Zdzislaw M. Rurarz is a former Polish ambassador who defected to the West and is one of the most knowledgeable men in the United States about the Soviet Union. In a column on the resignation of Eduard Shevardnardze, Rurarz takes a radically different point of view.
Here is how he expressed it in the Washington Inquirer:"But what are the Soviets up to? All these changes in the USSR, although doubtlessly connected to the known woes plaguing the country, have some other underlying purpose. But what specifically? In fact, they all rather suggest a preparation for war rather than attempts at overcoming the above-mentioned problems. The Soviets, who have succeeded in trapping the United States in the gulf, may have now become convinced that the latter will be trying to extricate itself from the morass by attacking Iraq. The Kremlin knows only too well that victory over Iraq would leave the U.S. in virtual control of the world's largest oil deposits practically forever. And this the Kremlin will not approve. And it will try to get actively involved once the hostilities start."
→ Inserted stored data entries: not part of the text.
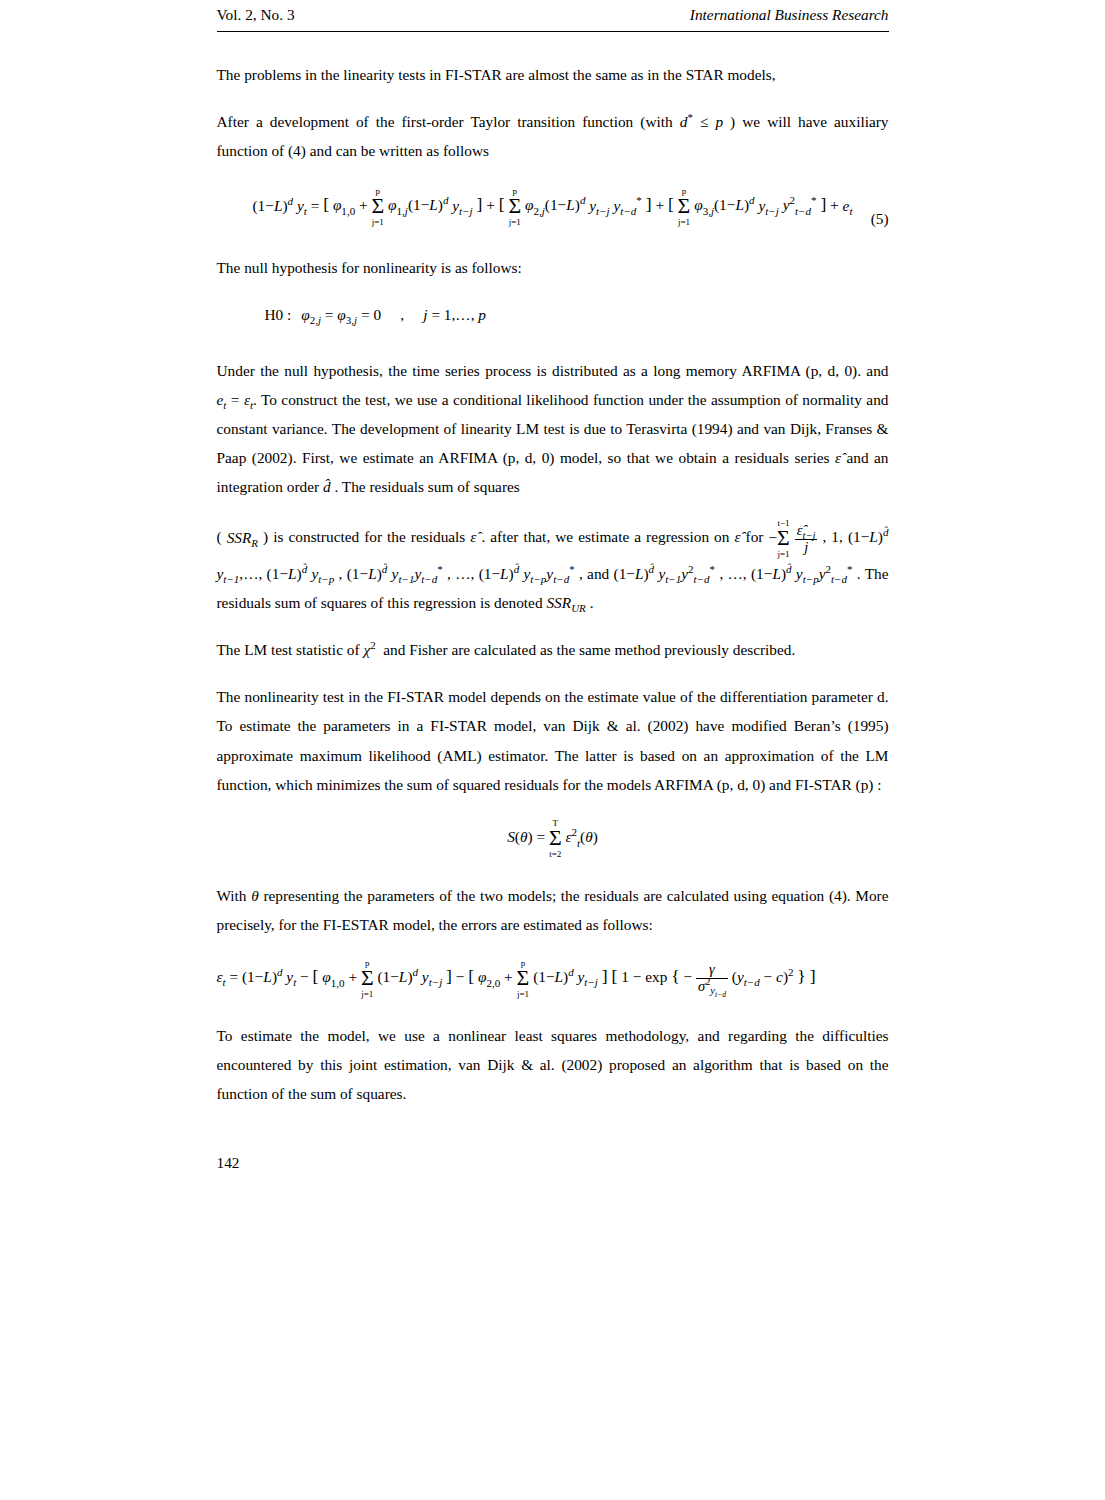Vol. 2, No. 3 International Business Research
The problems in the linearity tests in FI-STAR are almost the same as in the STAR models,
After a development of the first-order Taylor transition function (with d* ≤ p ) we will have auxiliary function of (4) and can be written as follows
(1−L)d yt = [ φ1,0 + pΣj=1 φ1,j(1−L)d yt−j ] + [ pΣj=1 φ2,j(1−L)d yt−j yt−d* ] + [ pΣj=1 φ3,j(1−L)d yt−j y2t−d* ] + et (5)
The null hypothesis for nonlinearity is as follows:
H0 : φ2,j = φ3,j = 0 , j = 1,…, p
Under the null hypothesis, the time series process is distributed as a long memory ARFIMA (p, d, 0). and et = εt. To construct the test, we use a conditional likelihood function under the assumption of normality and constant variance. The development of linearity LM test is due to Terasvirta (1994) and van Dijk, Franses & Paap (2002). First, we estimate an ARFIMA (p, d, 0) model, so that we obtain a residuals series ε̂ and an integration order d̂ . The residuals sum of squares
( SSRR ) is constructed for the residuals ε̂ . after that, we estimate a regression on ε̂ for −t−1 Σj=1 ε̂t−j j , 1, (1−L)d̂ yt−1,…, (1−L)d̂ yt−p , (1−L)d̂ yt−1 yt−d* , …, (1−L)d̂ yt−p yt−d* , and (1−L)d̂ yt−1 y2t−d* , …, (1−L)d̂ yt−p y2t−d* . The residuals sum of squares of this regression is denoted SSRUR .
The LM test statistic of χ2 and Fisher are calculated as the same method previously described.
The nonlinearity test in the FI-STAR model depends on the estimate value of the differentiation parameter d. To estimate the parameters in a FI-STAR model, van Dijk & al. (2002) have modified Beran’s (1995) approximate maximum likelihood (AML) estimator. The latter is based on an approximation of the LM function, which minimizes the sum of squared residuals for the models ARFIMA (p, d, 0) and FI-STAR (p) :
S(θ) = TΣt=2 ε2t(θ)
With θ representing the parameters of the two models; the residuals are calculated using equation (4). More precisely, for the FI-ESTAR model, the errors are estimated as follows:
εt = (1−L)d yt − [ φ1,0 + pΣj=1 (1−L)d yt−j ] − [ φ2,0 + pΣj=1 (1−L)d yt−j ] [ 1 − exp { − γσ2yt−d (yt−d − c)2 } ]
To estimate the model, we use a nonlinear least squares methodology, and regarding the difficulties encountered by this joint estimation, van Dijk & al. (2002) proposed an algorithm that is based on the function of the sum of squares.
142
Now think about this. It seems very reasonable to me that the Kremlin would not want the United States sitting on the Persian Gulf oil reserves, yet it voted for the U.N. resolutions. What's the deal? Well, we now know that the Soviet Union knew in advance of the North Korean invasion, yet it was absent from the Security Council, thus allowing the vote that involved America in the Korean War.
It's entirely possible that the Soviet Union would want to get us bogged down in a Middle East morass - thus, the U.N. votes - but have in mind no happy outcome as far as we are concerned.
I think it strange that since Shevardnadze's resignation, the Soviet Union was ominously silent on the Persian Gulf for about a period of two weeks. There was not even any immediate Soviet reaction to the failed talks in Geneva. And Secretary of State James Baker, in his round of visiting coalition partners, did not visit the Soviet Union.
Yet the only important member of the so-called coalition is the Soviet Union. What France or Great Britain or Germany do doesn't really matter a hoot. Only the Soviet Union has the capability to turn the tables on us. President Bush's entire Persian Gulf policy is based on one thing and one thing only - the consent of the Soviet Union.
If you back off and put the postwar era into perspective and look at events from the point of view of a titanic struggle between the United States and the Soviet Union, then you can see both the Vietnam War and the Korean War as pluses on the Soviet side.
In both cases, the United States wasted lives and treasure and political capital, being forced in one case to accept a stalemate and in the other defeat at great cost while the Soviet Union lost not one life or suffered one economic loss other than its investment in arms for the Vietnamese and North Koreans.
Neither I nor Rurarz know for certain what the Soviet Union is up to, but I do know we have allowed ourselves to become obsessed, risking both lives, treasure and for sure any alliance with the Moslem world for a goal not worth the price.
I agree with the Polish diplomat: The Soviet Union is not going to stand aside and allow the United States to permanently take control of Persian Gulf oil reserves.
This is going to be a bad business and it is not going to end well.